▶ _What the task requires_:
Exclude all images and print the entries below exactly.

(Saved data entries)
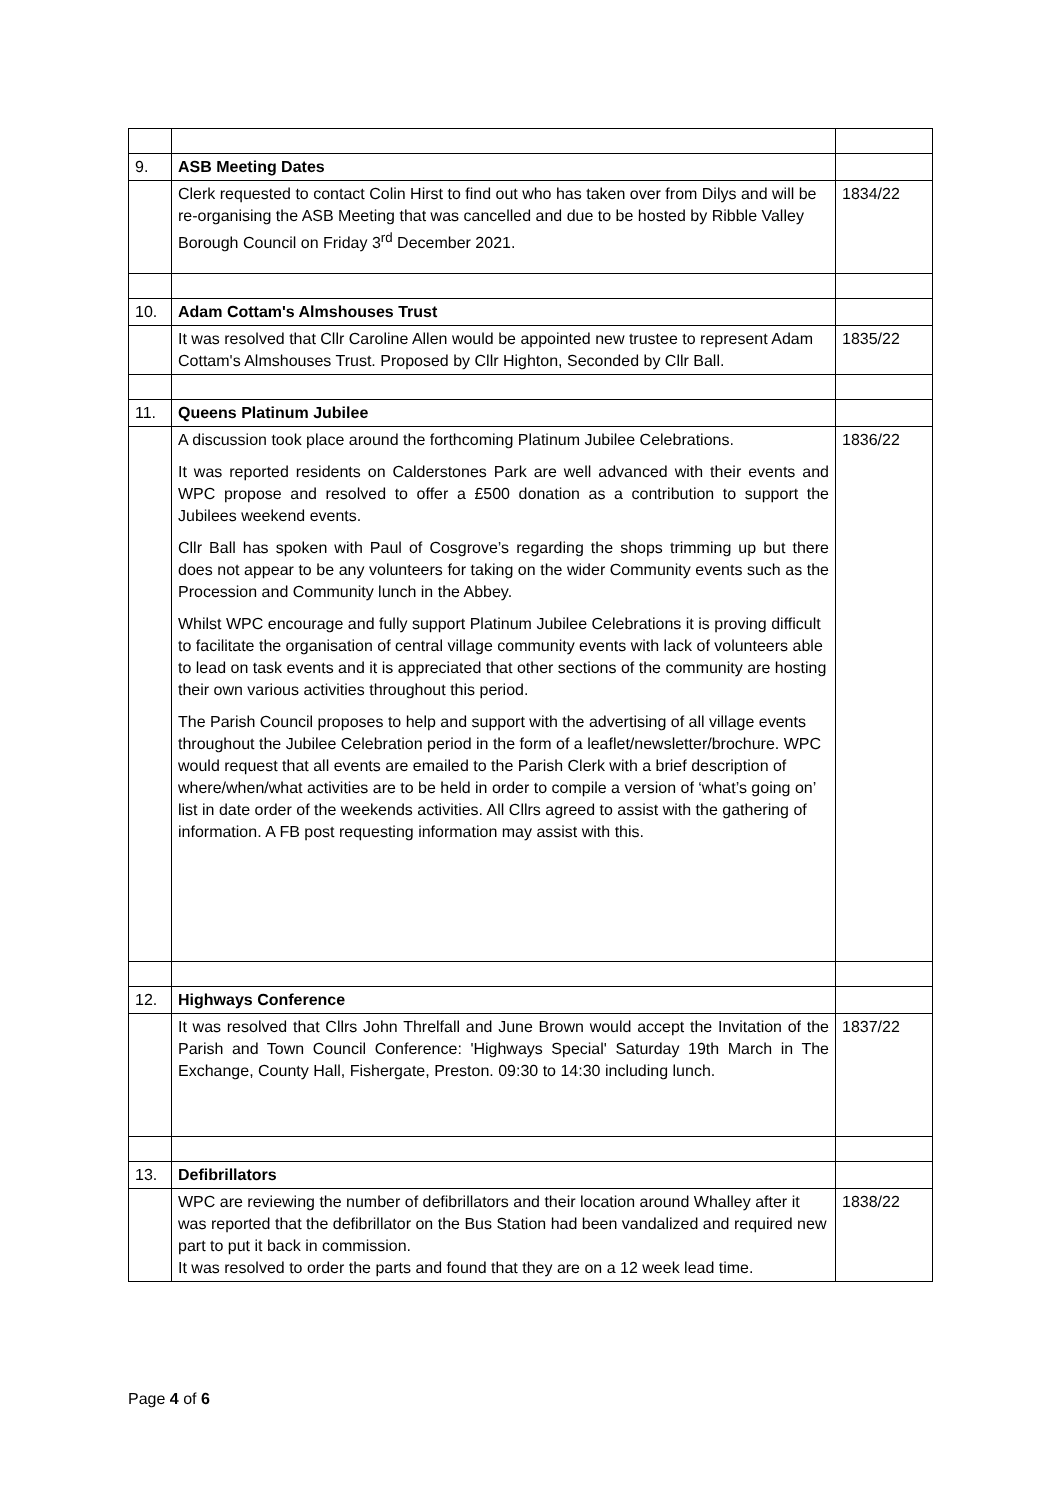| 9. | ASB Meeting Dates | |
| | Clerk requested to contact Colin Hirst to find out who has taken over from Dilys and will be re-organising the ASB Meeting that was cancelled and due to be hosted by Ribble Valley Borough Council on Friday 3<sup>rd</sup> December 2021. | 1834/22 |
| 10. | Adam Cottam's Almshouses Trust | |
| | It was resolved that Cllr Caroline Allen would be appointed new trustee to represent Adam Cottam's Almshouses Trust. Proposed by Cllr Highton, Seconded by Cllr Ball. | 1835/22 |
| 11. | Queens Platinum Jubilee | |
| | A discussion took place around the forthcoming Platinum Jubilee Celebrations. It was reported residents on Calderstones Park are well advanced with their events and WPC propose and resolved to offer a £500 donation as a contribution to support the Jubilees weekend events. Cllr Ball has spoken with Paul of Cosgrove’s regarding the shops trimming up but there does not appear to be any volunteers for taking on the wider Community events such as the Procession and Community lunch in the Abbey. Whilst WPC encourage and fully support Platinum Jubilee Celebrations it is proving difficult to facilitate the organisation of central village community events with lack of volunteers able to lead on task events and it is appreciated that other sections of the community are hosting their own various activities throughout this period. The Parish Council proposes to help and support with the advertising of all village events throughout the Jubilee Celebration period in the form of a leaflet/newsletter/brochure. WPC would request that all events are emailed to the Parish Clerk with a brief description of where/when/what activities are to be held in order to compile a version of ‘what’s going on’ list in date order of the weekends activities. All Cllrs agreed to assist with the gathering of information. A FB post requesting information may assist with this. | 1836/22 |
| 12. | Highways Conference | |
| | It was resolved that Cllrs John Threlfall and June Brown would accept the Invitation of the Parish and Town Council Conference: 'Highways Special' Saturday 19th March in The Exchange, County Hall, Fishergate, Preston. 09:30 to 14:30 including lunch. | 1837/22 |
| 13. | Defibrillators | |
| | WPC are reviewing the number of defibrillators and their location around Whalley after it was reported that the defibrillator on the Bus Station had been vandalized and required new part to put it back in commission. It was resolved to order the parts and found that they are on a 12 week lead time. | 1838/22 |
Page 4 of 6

▶ _Result of the task_:
| 9. | ASB Meeting Dates | |
| | Clerk requested to contact Colin Hirst to find out who has taken over from Dilys and will be re-organising the ASB Meeting that was cancelled and due to be hosted by Ribble Valley Borough Council on Friday 3<sup>rd</sup> December 2021. | 1834/22 |
| 10. | Adam Cottam's Almshouses Trust | |
| | It was resolved that Cllr Caroline Allen would be appointed new trustee to represent Adam Cottam's Almshouses Trust. Proposed by Cllr Highton, Seconded by Cllr Ball. | 1835/22 |
| 11. | Queens Platinum Jubilee | |
| | A discussion took place around the forthcoming Platinum Jubilee Celebrations. It was reported residents on Calderstones Park are well advanced with their events and WPC propose and resolved to offer a £500 donation as a contribution to support the Jubilees weekend events. Cllr Ball has spoken with Paul of Cosgrove’s regarding the shops trimming up but there does not appear to be any volunteers for taking on the wider Community events such as the Procession and Community lunch in the Abbey. Whilst WPC encourage and fully support Platinum Jubilee Celebrations it is proving difficult to facilitate the organisation of central village community events with lack of volunteers able to lead on task events and it is appreciated that other sections of the community are hosting their own various activities throughout this period. The Parish Council proposes to help and support with the advertising of all village events throughout the Jubilee Celebration period in the form of a leaflet/newsletter/brochure. WPC would request that all events are emailed to the Parish Clerk with a brief description of where/when/what activities are to be held in order to compile a version of ‘what’s going on’ list in date order of the weekends activities. All Cllrs agreed to assist with the gathering of information. A FB post requesting information may assist with this. | 1836/22 |
| 12. | Highways Conference | |
| | It was resolved that Cllrs John Threlfall and June Brown would accept the Invitation of the Parish and Town Council Conference: 'Highways Special' Saturday 19th March in The Exchange, County Hall, Fishergate, Preston. 09:30 to 14:30 including lunch. | 1837/22 |
| 13. | Defibrillators | |
| | WPC are reviewing the number of defibrillators and their location around Whalley after it was reported that the defibrillator on the Bus Station had been vandalized and required new part to put it back in commission. It was resolved to order the parts and found that they are on a 12 week lead time. | 1838/22 |
Page 4 of 6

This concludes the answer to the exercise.